§ Study text:
>>>

Costs — the total cost of the given campaign during the reporting period.

Sessions — the number of sessions generated by the given advertising campaign.

All these three values (Campaign, Costs and Sessions), apparently don’t depend on the attribution model.

Revenue —the revenue you get with a certain advertising campaign. This value directly depends on the attribution model. For this reason, it’s better to calculate the revenue separately for both attribution models. The results will be different, since the Last Non-Direct Click model assigns all the values to the last session while the Funnel Based attribution model evaluates each session which helped a user move towards a given order.

When you acquire both Revenue and Costs, you can calculate the ROAS for each of the attribution models:

ROAS = RevenueCosts * 100%

ROAS, predictably, will be different, since the Revenue is different.

The ROAS Difference shows the relative difference between the ROAS calculated on the basis of the Funnel Based attribution model and the ROAS calculated according to the Last Non-Direct Click one. This difference shows how the value of the advertising campaign would change if, rather than assessing the campaign through orders only, you focus on its contribution to each particular on a user’s journey through the funnel.

The difference in ROAS gives you valuable information, but it does not consider the size of the budget spent on the given campaign. Obviously, with the same difference, the primary interest is in the campaigns where you spend more.

Therefore, add the final column —Costs Difference.

Costs Difference = ROAS Difference * Costs

You can then see the difference in the evaluation of advertising campaigns according to the Funnel Based and the Last Non-Direct Click attribution models. Campaign size is still taken into account. Campaigns with the greatest value of  Costs Difference should be analyzed and re-evaluated in the first place.

2. Segment your users for testing

How do you understand if the new attribution model and the ROAS you’ve calculated provide a more objective measurement of your advertising campaigns? It’s quite simple — use them while allocating your advertising budget and compare the results.

One user interacts with multiple campaigns. Therefore, you can’t feasibly split advertising campaigns into two groups for testing. Moreover, the same advertising budget can’t be divided in two different ways at one time, which means you can’t run classic A/B testing. Thus, you need to identify audience segments that do not overlap, yet at the same time are subject to the influence of external factors.

<<<

§ Exercise data:
>>>

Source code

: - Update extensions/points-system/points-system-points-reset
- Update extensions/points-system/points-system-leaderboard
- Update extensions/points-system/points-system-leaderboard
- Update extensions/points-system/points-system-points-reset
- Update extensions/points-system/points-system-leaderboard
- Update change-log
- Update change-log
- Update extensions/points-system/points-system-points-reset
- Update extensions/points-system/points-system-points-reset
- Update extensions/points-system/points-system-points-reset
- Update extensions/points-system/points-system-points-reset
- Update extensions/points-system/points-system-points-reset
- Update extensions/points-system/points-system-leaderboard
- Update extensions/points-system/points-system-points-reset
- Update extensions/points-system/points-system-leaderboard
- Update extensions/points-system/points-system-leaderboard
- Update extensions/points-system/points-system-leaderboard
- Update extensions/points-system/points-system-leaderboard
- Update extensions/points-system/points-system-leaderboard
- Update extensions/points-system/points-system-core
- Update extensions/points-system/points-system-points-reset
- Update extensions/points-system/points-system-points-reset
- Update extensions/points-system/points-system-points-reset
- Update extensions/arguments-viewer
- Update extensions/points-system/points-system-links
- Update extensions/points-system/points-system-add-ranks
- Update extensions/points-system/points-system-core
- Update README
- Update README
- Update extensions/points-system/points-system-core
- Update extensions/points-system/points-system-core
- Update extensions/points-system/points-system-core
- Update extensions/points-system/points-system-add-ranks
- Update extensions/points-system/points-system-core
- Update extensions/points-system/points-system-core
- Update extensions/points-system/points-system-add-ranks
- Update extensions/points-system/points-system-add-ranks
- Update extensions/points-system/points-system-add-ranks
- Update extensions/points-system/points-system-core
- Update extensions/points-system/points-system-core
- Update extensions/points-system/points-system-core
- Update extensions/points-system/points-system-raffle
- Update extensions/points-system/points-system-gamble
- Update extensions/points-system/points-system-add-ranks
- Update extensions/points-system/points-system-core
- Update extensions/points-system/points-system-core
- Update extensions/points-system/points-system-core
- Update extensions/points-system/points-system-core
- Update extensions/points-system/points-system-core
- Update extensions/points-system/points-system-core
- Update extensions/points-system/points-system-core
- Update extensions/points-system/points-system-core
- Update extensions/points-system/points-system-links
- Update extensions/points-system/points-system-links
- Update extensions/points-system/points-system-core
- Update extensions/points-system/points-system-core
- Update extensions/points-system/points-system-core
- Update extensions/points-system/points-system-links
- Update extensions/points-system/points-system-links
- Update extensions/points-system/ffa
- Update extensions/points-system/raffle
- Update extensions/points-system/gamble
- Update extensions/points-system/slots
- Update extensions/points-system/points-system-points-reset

<<<

§ What this exercise asks:
- a) In the ad attribution text, put "Obviously, with the same difference, the primary interest is in the campaigns where you spend more." into Spanish.
- b) List every line of the records that contains the string "raffle".

§ Results:
- a) Obviamente, con la misma diferencia, el interés principal está en las campañas en las que se gasta más.

- b)
- Update extensions/points-system/points-system-raffle
- Update extensions/points-system/raffle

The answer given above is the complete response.